_What the task requires_: Return each of the following lines verbatim, with nothing altered, added, or left out.

_Exercise input_:
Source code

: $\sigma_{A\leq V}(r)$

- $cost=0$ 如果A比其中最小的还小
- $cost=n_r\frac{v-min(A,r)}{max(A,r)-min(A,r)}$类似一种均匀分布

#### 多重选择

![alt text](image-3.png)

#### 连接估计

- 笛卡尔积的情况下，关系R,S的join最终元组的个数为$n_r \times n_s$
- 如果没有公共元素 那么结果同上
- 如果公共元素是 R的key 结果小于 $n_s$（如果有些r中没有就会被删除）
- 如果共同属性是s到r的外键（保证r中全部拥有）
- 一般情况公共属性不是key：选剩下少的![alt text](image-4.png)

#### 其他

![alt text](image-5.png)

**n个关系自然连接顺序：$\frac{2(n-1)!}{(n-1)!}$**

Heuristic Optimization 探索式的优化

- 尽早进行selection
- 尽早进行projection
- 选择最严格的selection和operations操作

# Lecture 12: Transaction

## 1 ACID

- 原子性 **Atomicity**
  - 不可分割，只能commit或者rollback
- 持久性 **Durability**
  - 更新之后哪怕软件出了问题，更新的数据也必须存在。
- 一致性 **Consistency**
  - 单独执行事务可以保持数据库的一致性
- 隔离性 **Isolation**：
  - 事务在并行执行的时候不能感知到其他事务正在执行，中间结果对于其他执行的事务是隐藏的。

_Your response_:
Source code

: $\sigma_{A\leq V}(r)$

- $cost=0$ 如果A比其中最小的还小
- $cost=n_r\frac{v-min(A,r)}{max(A,r)-min(A,r)}$类似一种均匀分布

#### 多重选择

![alt text](image-3.png)

#### 连接估计

- 笛卡尔积的情况下，关系R,S的join最终元组的个数为$n_r \times n_s$
- 如果没有公共元素 那么结果同上
- 如果公共元素是 R的key 结果小于 $n_s$（如果有些r中没有就会被删除）
- 如果共同属性是s到r的外键（保证r中全部拥有）
- 一般情况公共属性不是key：选剩下少的![alt text](image-4.png)

#### 其他

![alt text](image-5.png)

**n个关系自然连接顺序：$\frac{2(n-1)!}{(n-1)!}$**

Heuristic Optimization 探索式的优化

- 尽早进行selection
- 尽早进行projection
- 选择最严格的selection和operations操作

# Lecture 12: Transaction

## 1 ACID

- 原子性 **Atomicity**
  - 不可分割，只能commit或者rollback
- 持久性 **Durability**
  - 更新之后哪怕软件出了问题，更新的数据也必须存在。
- 一致性 **Consistency**
  - 单独执行事务可以保持数据库的一致性
- 隔离性 **Isolation**：
  - 事务在并行执行的时候不能感知到其他事务正在执行，中间结果对于其他执行的事务是隐藏的。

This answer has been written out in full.